▸ **What to work on**
Look through the records below for lines containing the string "These", and report how many there are, nothing else.

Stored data
------------------------

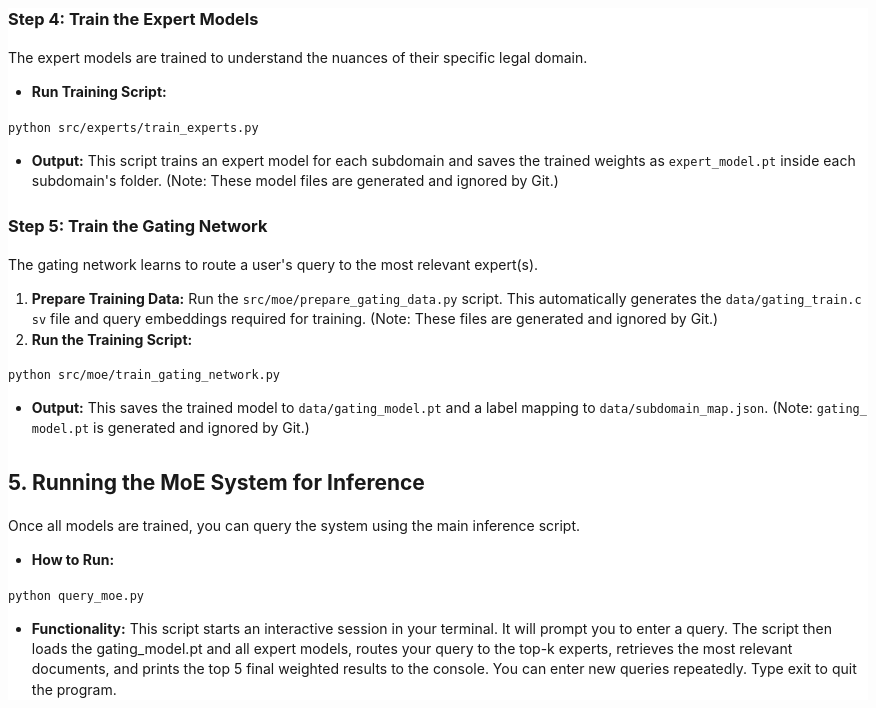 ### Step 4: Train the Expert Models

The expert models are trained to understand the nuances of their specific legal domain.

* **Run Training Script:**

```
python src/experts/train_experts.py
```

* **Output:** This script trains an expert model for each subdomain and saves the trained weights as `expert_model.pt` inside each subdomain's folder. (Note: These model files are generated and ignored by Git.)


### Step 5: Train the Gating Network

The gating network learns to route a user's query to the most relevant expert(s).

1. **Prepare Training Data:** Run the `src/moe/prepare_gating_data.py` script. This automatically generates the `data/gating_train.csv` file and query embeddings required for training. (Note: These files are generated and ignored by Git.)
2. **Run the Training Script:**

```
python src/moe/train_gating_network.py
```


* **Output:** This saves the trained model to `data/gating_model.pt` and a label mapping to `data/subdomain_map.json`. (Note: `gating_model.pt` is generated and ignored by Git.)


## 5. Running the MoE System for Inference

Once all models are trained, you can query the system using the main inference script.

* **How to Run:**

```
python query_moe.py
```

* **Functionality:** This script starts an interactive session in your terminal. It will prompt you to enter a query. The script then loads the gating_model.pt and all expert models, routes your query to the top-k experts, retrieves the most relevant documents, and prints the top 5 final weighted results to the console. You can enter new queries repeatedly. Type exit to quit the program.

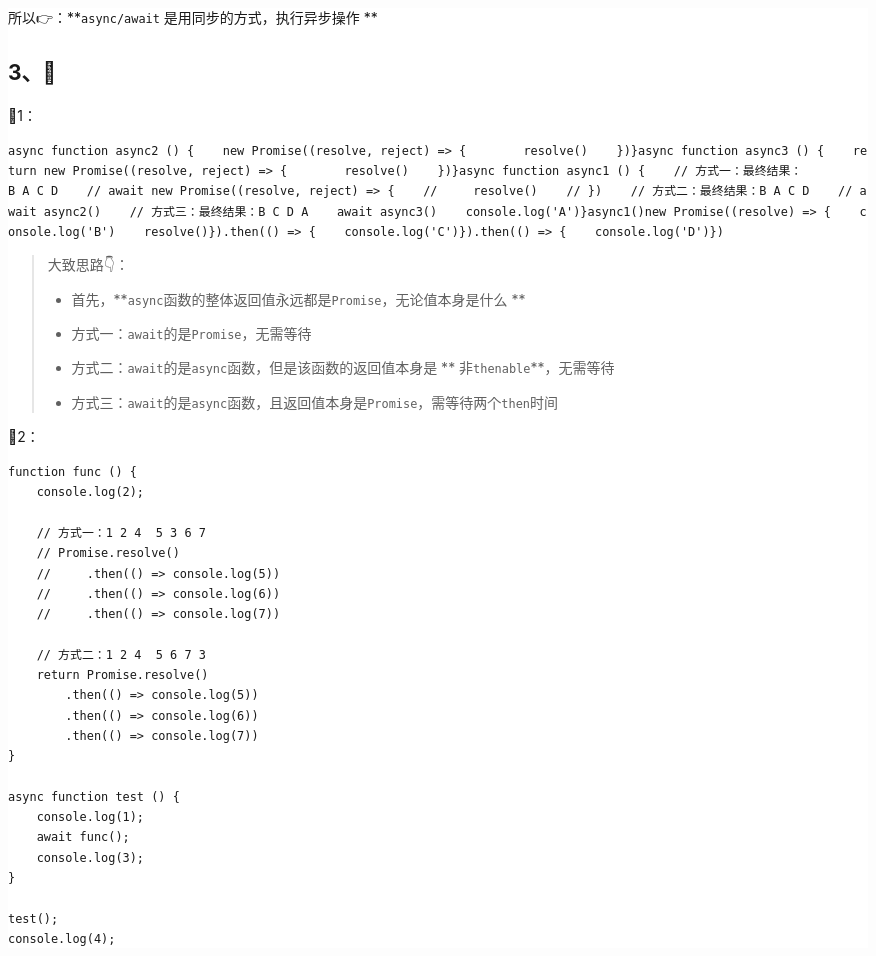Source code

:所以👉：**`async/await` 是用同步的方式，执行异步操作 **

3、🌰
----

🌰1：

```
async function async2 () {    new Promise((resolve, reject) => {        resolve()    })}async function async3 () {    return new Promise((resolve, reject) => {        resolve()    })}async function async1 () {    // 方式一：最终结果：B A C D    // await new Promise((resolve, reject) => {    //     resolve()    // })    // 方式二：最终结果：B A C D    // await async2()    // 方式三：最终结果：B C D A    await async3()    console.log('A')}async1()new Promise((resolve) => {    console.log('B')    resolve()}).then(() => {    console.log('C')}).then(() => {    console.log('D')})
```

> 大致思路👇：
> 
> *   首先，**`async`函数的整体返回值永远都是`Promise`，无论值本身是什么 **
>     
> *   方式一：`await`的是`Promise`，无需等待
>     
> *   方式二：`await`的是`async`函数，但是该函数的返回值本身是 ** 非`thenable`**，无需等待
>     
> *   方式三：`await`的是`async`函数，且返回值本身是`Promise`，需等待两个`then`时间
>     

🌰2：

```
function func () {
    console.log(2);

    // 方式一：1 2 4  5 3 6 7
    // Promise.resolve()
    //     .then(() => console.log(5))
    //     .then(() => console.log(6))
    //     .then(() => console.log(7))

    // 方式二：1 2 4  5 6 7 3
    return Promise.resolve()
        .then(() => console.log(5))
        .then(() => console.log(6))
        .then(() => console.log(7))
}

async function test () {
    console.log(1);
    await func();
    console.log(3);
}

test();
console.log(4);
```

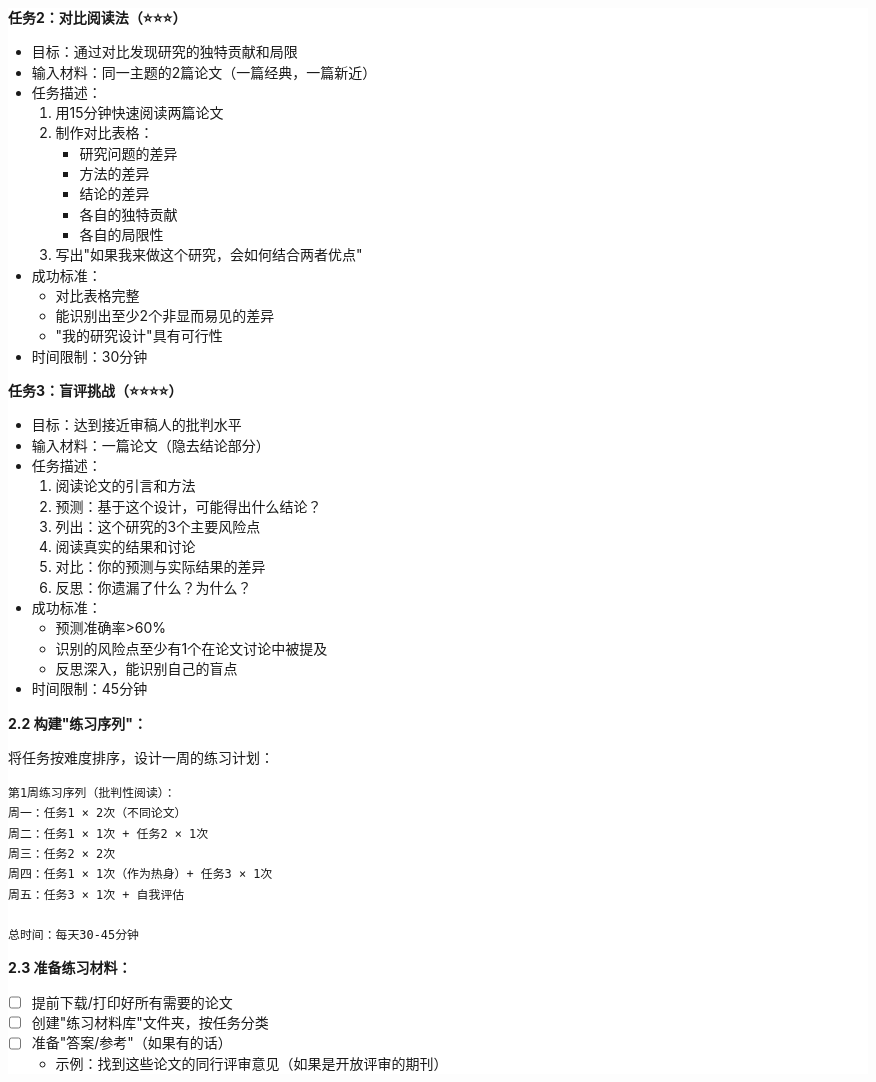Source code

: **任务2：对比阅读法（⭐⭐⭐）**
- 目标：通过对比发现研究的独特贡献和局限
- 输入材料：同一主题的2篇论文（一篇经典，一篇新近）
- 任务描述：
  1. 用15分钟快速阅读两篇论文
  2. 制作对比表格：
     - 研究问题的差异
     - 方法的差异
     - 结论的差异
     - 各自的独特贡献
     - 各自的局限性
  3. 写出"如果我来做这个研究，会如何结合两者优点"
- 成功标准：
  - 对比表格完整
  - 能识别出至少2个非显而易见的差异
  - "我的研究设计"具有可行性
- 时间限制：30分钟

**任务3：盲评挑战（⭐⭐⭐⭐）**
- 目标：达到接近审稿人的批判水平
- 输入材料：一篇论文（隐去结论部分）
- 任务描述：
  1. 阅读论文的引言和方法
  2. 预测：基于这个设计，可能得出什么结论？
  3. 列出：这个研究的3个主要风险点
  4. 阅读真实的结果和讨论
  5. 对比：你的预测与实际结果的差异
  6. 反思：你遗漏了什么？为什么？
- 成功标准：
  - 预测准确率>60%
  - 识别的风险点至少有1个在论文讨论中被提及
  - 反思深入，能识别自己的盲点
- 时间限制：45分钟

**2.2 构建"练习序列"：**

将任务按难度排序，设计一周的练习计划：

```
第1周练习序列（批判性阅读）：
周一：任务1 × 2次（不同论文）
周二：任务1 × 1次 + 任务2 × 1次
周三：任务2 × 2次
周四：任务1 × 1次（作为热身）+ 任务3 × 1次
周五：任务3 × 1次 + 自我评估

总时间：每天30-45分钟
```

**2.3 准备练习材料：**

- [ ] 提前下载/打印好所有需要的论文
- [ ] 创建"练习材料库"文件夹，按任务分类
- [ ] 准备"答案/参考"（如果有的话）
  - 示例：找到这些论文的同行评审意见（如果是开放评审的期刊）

------------------------

▸ **Task response**
2